**Records contained in a dataset:**
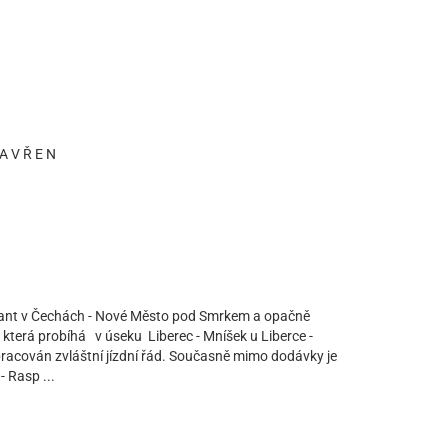
A V Ř E N
dlant v Čechách - Nové Město pod Smrkem a opačně
7, která probíhá v úseku Liberec - Mníšek u Liberce -
racován zvláštní jízdní řád. Současně mimo dodávky je
 Rasp ...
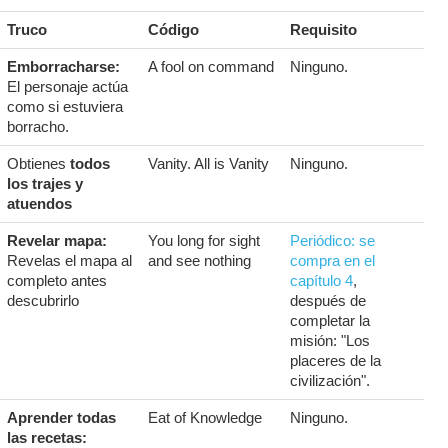
Truco
Código
Requisito
Emborracharse:
A fool on command
Ninguno.
El personaje actúa
como si estuviera
borracho.
Obtienes
todos
Vanity. All is Vanity
Ninguno.
los trajes y
atuendos
Revelar mapa:
You long for sight
Periódico: se
Revelas el mapa al
and see nothing
compra en el
completo antes
capítulo 4
,
descubrirlo
después de
completar la
misión: "Los
placeres de la
civilización".
Aprender todas
Eat of Knowledge
Ninguno.
las recetas:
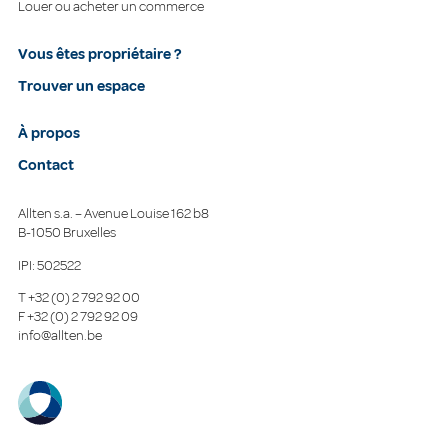
Louer ou acheter un commerce
Vous êtes propriétaire ?
Trouver un espace
À propos
Contact
Allten s.a. – Avenue Louise 162 b8
B-1050 Bruxelles
IPI: 502522
T
+32 (0) 2 792 92 00
F
+32 (0) 2 792 92 09
info@allten.be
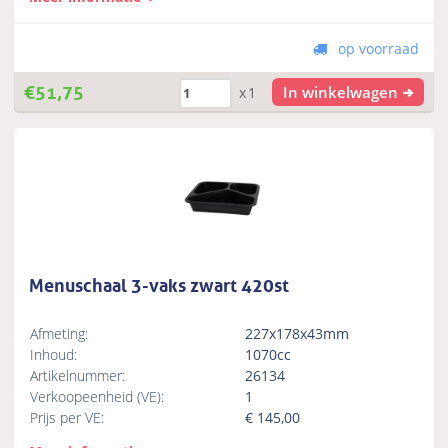
op voorraad
€
51,75
In winkelwagen
x1
Menuschaal 3-vaks zwart 420st
Afmeting:
227x178x43mm
Inhoud:
1070cc
Artikelnummer:
26134
Verkoopeenheid (VE):
1
Prijs per VE:
€
145,00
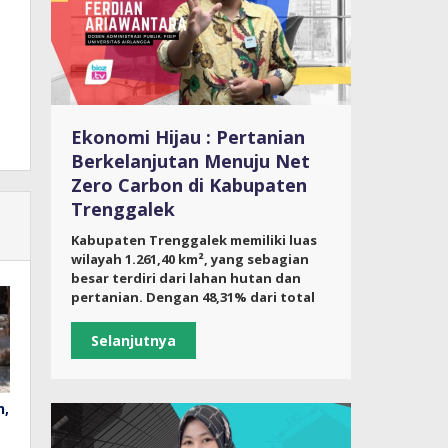
Ekonomi Hijau : Pertanian
Berkelanjutan Menuju Net
Zero Carbon di Kabupaten
Trenggalek
Kabupaten Trenggalek memiliki luas
wilayah 1.261,40 km², yang sebagian
besar terdiri dari lahan hutan dan
pertanian. Dengan 48,31% dari total
Selanjutnya
n,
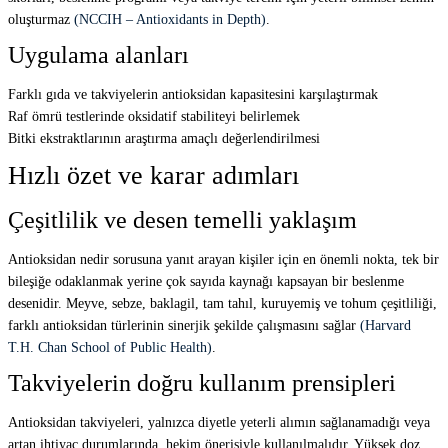
oluşturmaz
(NCCIH – Antioxidants in Depth)
.
Uygulama alanları
Farklı gıda ve takviyelerin antioksidan kapasitesini karşılaştırmak
Raf ömrü testlerinde oksidatif stabiliteyi belirlemek
Bitki ekstraktlarının araştırma amaçlı değerlendirilmesi
Hızlı özet ve karar adımları
Çeşitlilik ve desen temelli yaklaşım
Antioksidan nedir sorusuna yanıt arayan kişiler için en önemli nokta, tek bir
bileşiğe odaklanmak yerine çok sayıda kaynağı kapsayan bir beslenme
desenidir. Meyve, sebze, baklagil, tam tahıl, kuruyemiş ve tohum çeşitliliği,
farklı antioksidan türlerinin sinerjik şekilde çalışmasını sağlar
(Harvard
T.H. Chan School of Public Health)
.
Takviyelerin doğru kullanım prensipleri
Antioksidan takviyeleri, yalnızca diyetle yeterli alımın sağlanamadığı veya
artan ihtiyaç durumlarında, hekim önerisiyle kullanılmalıdır. Yüksek doz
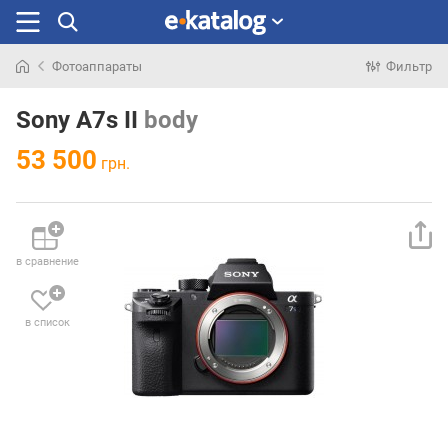
Фотоаппараты
Фильтр
Искали
раньше
Sony A7s II
body
53 500
грн.
в сравнение
в список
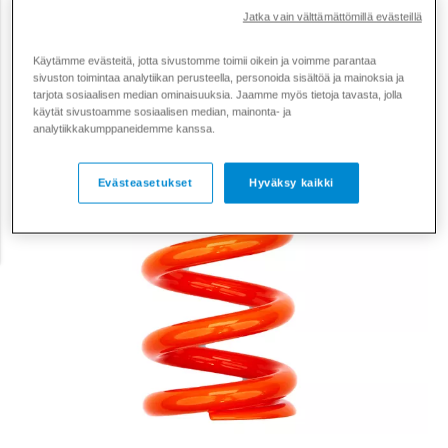
Jatka vain välttämättömillä evästeillä
Käytämme evästeitä, jotta sivustomme toimii oikein ja voimme parantaa
sivuston toimintaa analytiikan perusteella, personoida sisältöä ja mainoksia ja
tarjota sosiaalisen median ominaisuuksia. Jaamme myös tietoja tavasta, jolla
käytät sivustoamme sosiaalisen median, mainonta- ja
analytiikkakumppaneidemme kanssa.
Evästeasetukset
Hyväksy kaikki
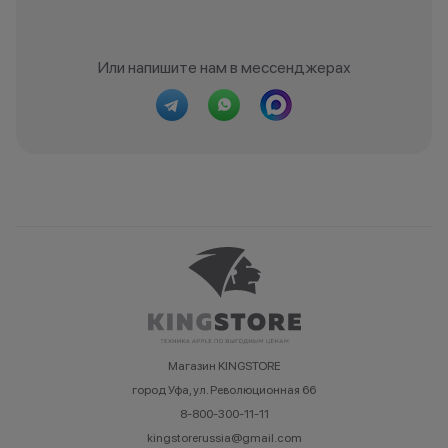
Или напишите нам в мессенджерах
Магазин KINGSTORE
город Уфа, ул. Революционная 66
8-800-300-11-11
kingstorerussia@gmail.com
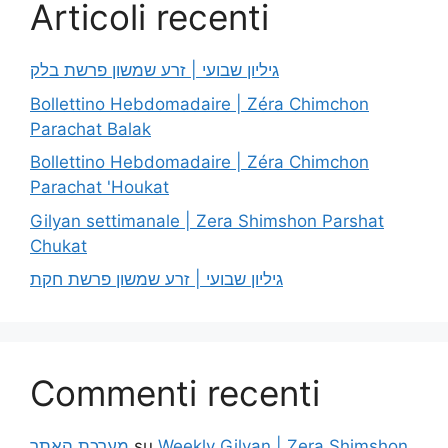
Articoli recenti
גיליון שבועי | זרע שמשון פרשת בלק
Bollettino Hebdomadaire | Zéra Chimchon
Parachat Balak
Bollettino Hebdomadaire | Zéra Chimchon
Parachat 'Houkat
Gilyan settimanale | Zera Shimshon Parshat
Chukat
גיליון שבועי | זרע שמשון פרשת חקת
Commenti recenti
מערכת האתר
su
Weekly Gilyan | Zera Shimshon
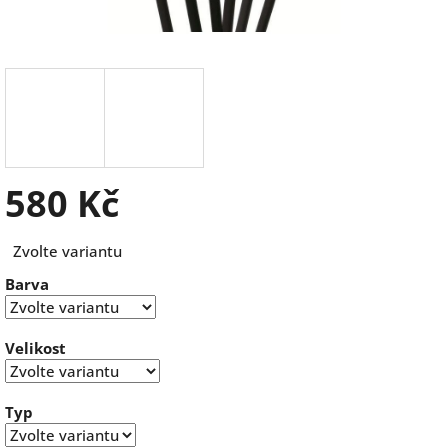
580 Kč
Měrná
Zvolte variantu
cena:
Barva
Velikost
Typ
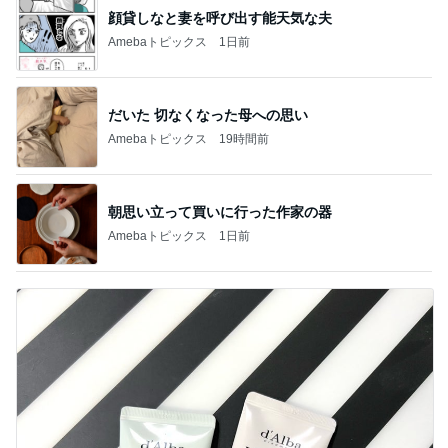
顔貸しなと妻を呼び出す能天気な夫
Amebaトピックス
1日前
だいた 切なくなった母への思い
Amebaトピックス
19時間前
朝思い立って買いに行った作家の器
Amebaトピックス
1日前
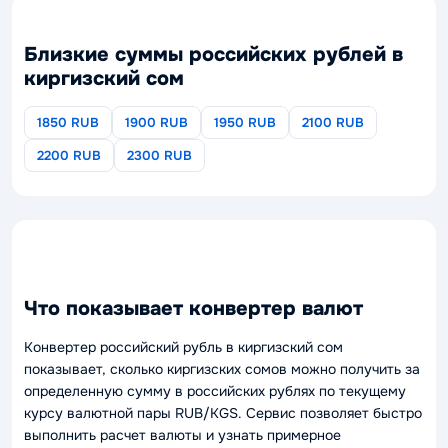
Близкие суммы российских рублей в
киргизский сом
1850 RUB
1900 RUB
1950 RUB
2100 RUB
2200 RUB
2300 RUB
Что показывает конвертер валют
Конвертер российский рубль в киргизский сом
показывает, сколько киргизских сомов можно получить за
определенную сумму в российских рублях по текущему
курсу валютной пары RUB/KGS. Сервис позволяет быстро
выполнить расчет валюты и узнать примерное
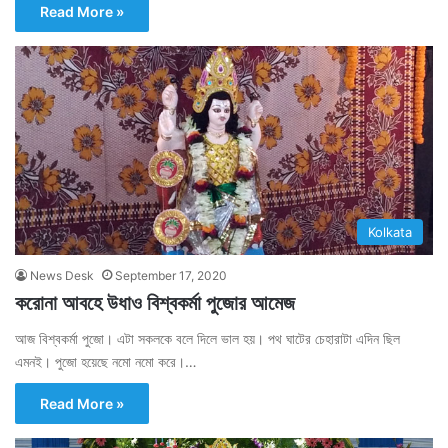
Read More »
Kolkata
News Desk
September 17, 2020
করোনা আবহে উধাও বিশ্বকর্মা পুজোর আমেজ
আজ বিশ্বকর্মা পুজো। এটা সকলকে বলে দিলে ভাল হয়। পথ ঘাটের চেহারাটা এদিন ছিল
এমনই। পুজো হয়েছে নমো নমো করে।…
Read More »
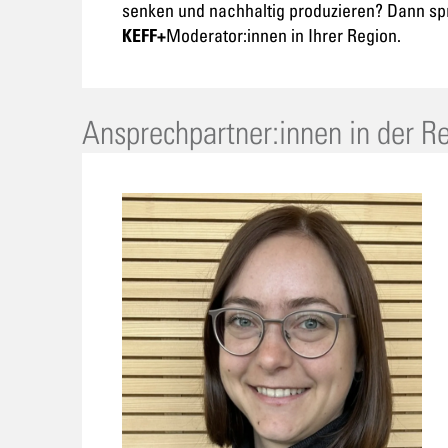
senken und nachhaltig produzieren? Dann sp
Moderator:innen in Ihrer Region.
KEFF+
Ansprechpartner:innen in der 
Ressourceneffizienz reduziert
Abhängigkeiten von Rohstoffen,
Energie und Lieferketten und
stärkt damit die
Handlungsfähigkeit von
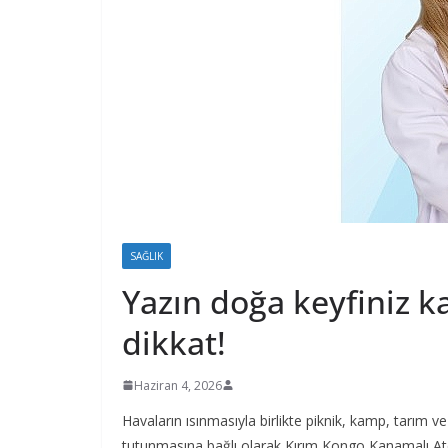
SAĞLIK
Yazın doğa keyfiniz 
dikkat!
Haziran 4, 2026
Havaların ısınmasıyla birlikte piknik, kamp, tarım v
tutunmasına bağlı olarak Kırım Kongo Kanamalı Ateş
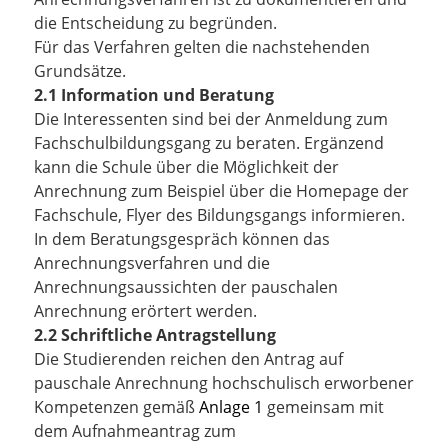
die Entscheidung zu begründen.
Für das Verfahren gelten die nachstehenden
Grundsätze.
2.1 Information und Beratung
Die Interessenten sind bei der Anmeldung zum
Fachschulbildungsgang zu beraten. Ergänzend
kann die Schule über die Möglichkeit der
Anrechnung zum Beispiel über die Homepage der
Fachschule, Flyer des Bildungsgangs informieren.
In dem Beratungsgespräch können das
Anrechnungsverfahren und die
Anrechnungsaussichten der pauschalen
Anrechnung erörtert werden.
2.2 Schriftliche Antragstellung
Die Studierenden reichen den Antrag auf
pauschale Anrechnung hochschulisch erworbener
Kompetenzen gemäß
Anlage 1
gemeinsam mit
dem Aufnahmeantrag zum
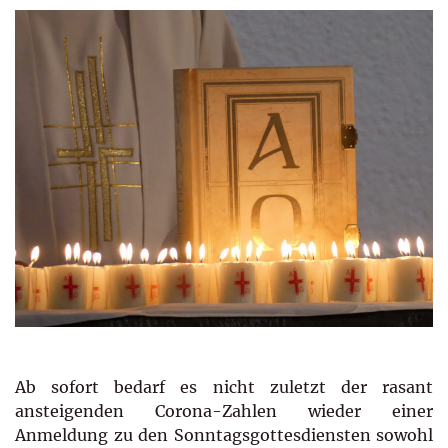
Ab sofort bedarf es nicht zuletzt der rasant
ansteigenden Corona-Zahlen wieder einer
Anmeldung zu den Sonntagsgottesdiensten sowohl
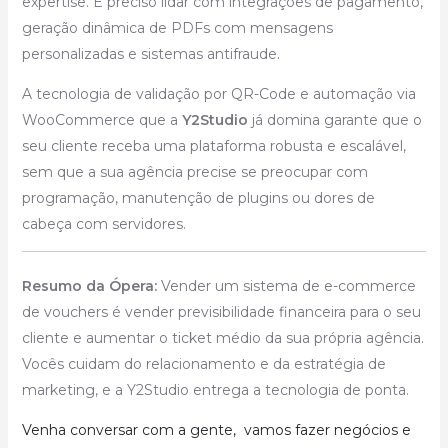
expertise. É preciso lidar com integrações de pagamento,
geração dinâmica de PDFs com mensagens
personalizadas e sistemas antifraude.
A tecnologia de validação por QR-Code e automação via
WooCommerce que a
Y2Studio
já domina garante que o
seu cliente receba uma plataforma robusta e escalável,
sem que a sua agência precise se preocupar com
programação, manutenção de plugins ou dores de
cabeça com servidores.
Resumo da Ópera:
Vender um sistema de e-commerce
de vouchers é vender previsibilidade financeira para o seu
cliente e aumentar o ticket médio da sua própria agência.
Vocês cuidam do relacionamento e da estratégia de
marketing, e a Y2Studio entrega a tecnologia de ponta.
Venha conversar com a gente, vamos fazer negócios e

**Job:** Check each line of the records for the string "tecnologia" and copy those that have it.

**Response:**
A tecnologia de validação por QR-Code e automação via
marketing, e a Y2Studio entrega a tecnologia de ponta.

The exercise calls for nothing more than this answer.